> [WRITTEN TASK]
Which lines in the items below contain the word "left"? Report each such line in full.

(Short-answer chart items)
____________
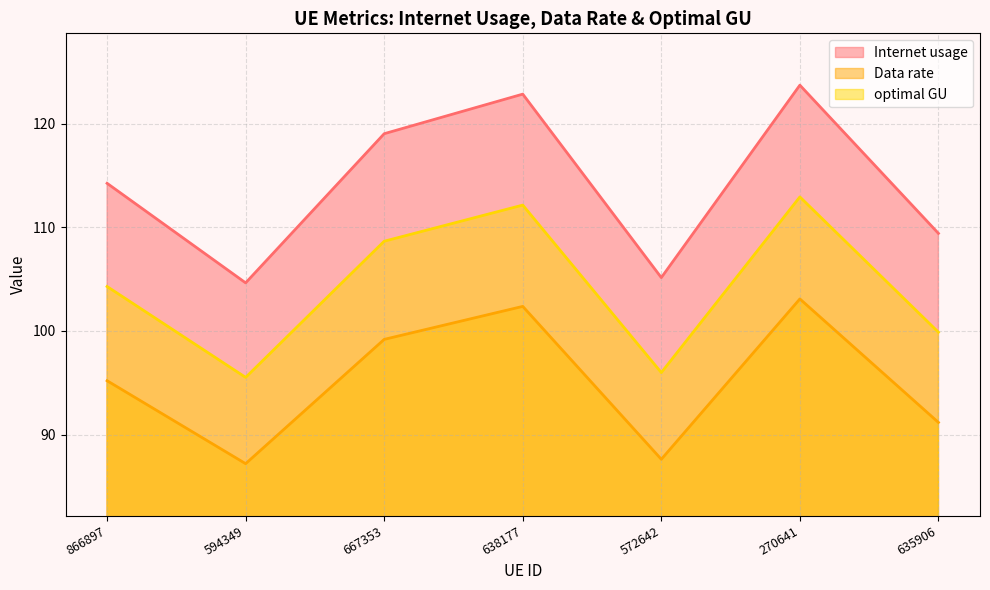

What position from the left is 866897?

1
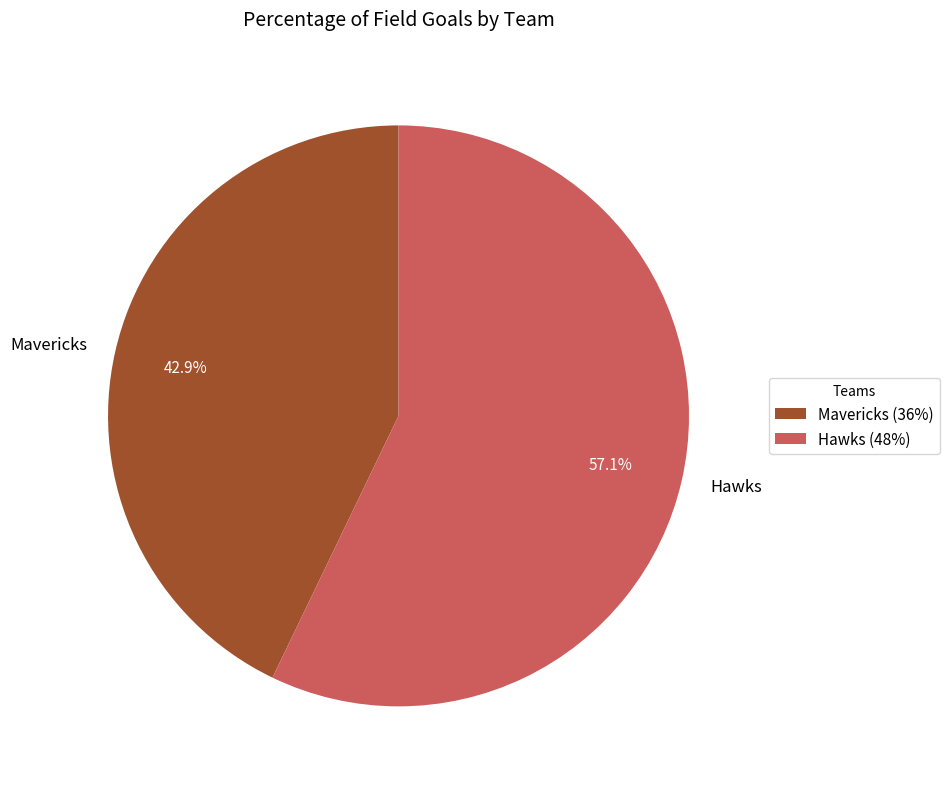

What percentage do Mavericks and Hawks together represent?

100.0%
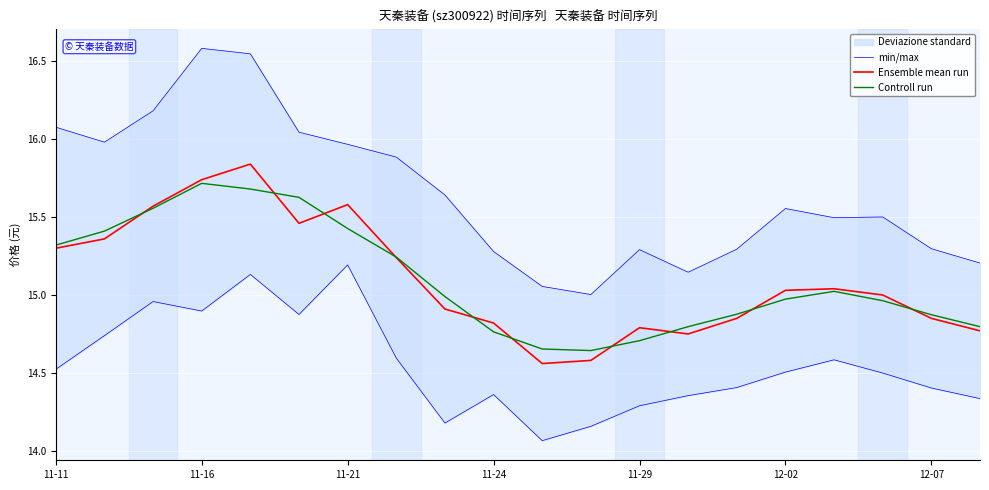

The Ensemble mean run series shows 15.3 at 11-11. True or false?

True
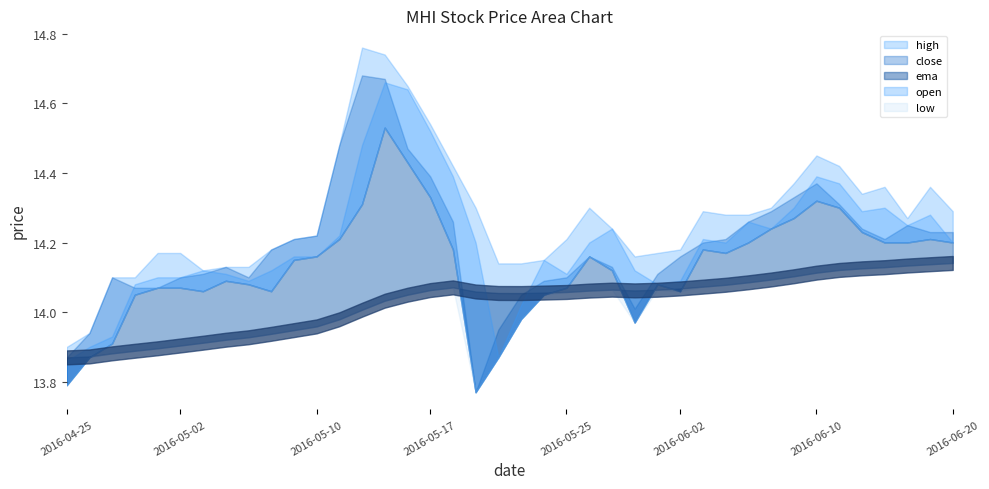

How many lines are shown in the chart?

5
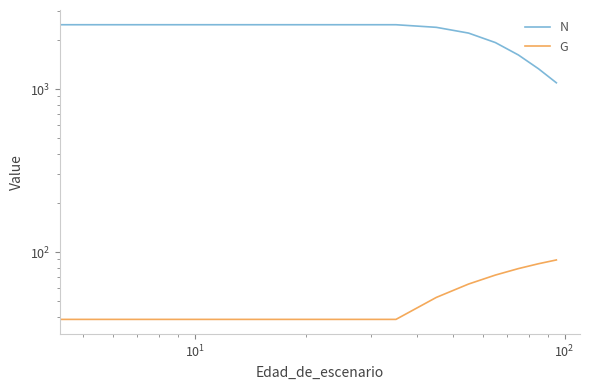

Rank the series by their maximum value, from lowest to highest.

G, N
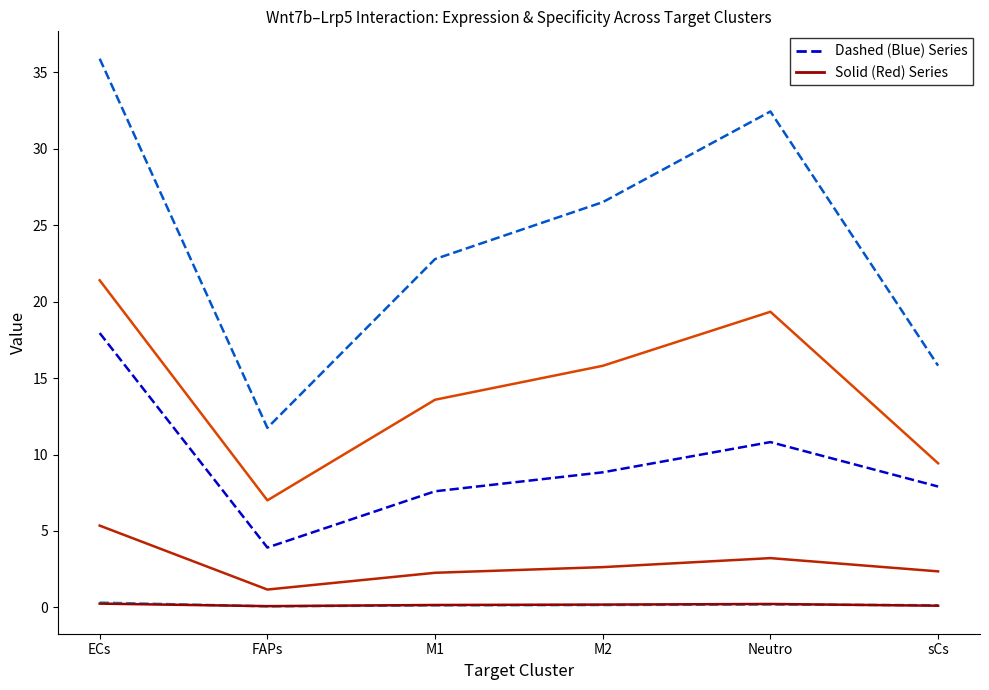

At which category is the sum across all series the highest?

ECs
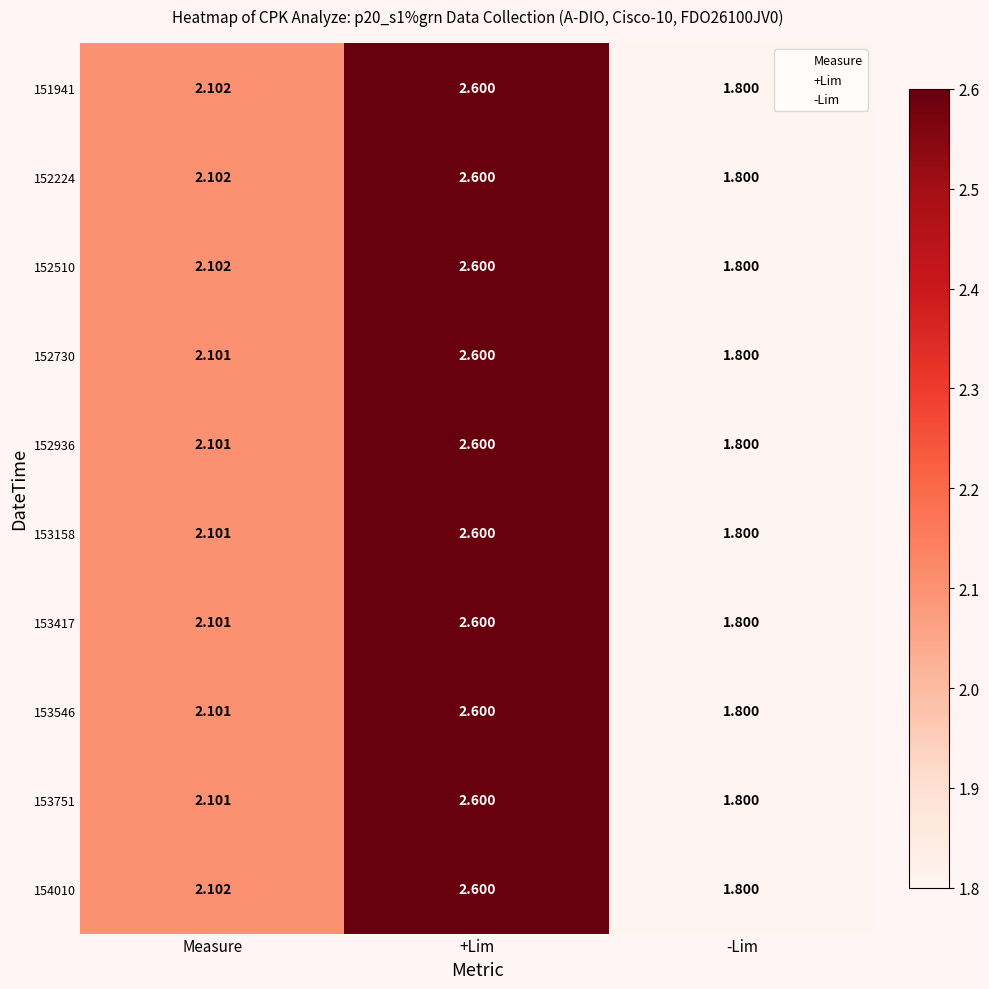

At which category is the sum across all series the highest?

+Lim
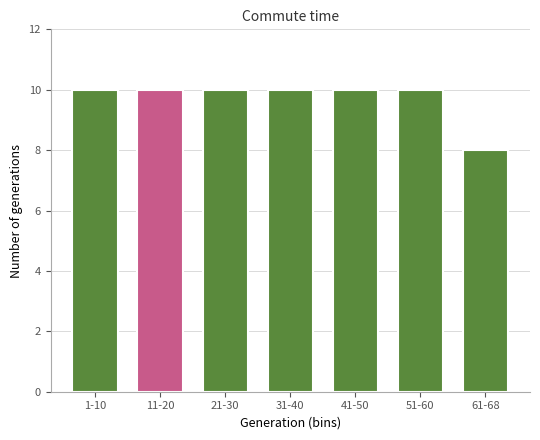

Reading left to right, extract all data points from this chart.

1-10=10	11-20=10	21-30=10	31-40=10	41-50=10	51-60=10	61-68=8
____________
> [RESULT OF THE TASK]
What position from the left is 866897?
Reading left to right, extract all data points from this chart.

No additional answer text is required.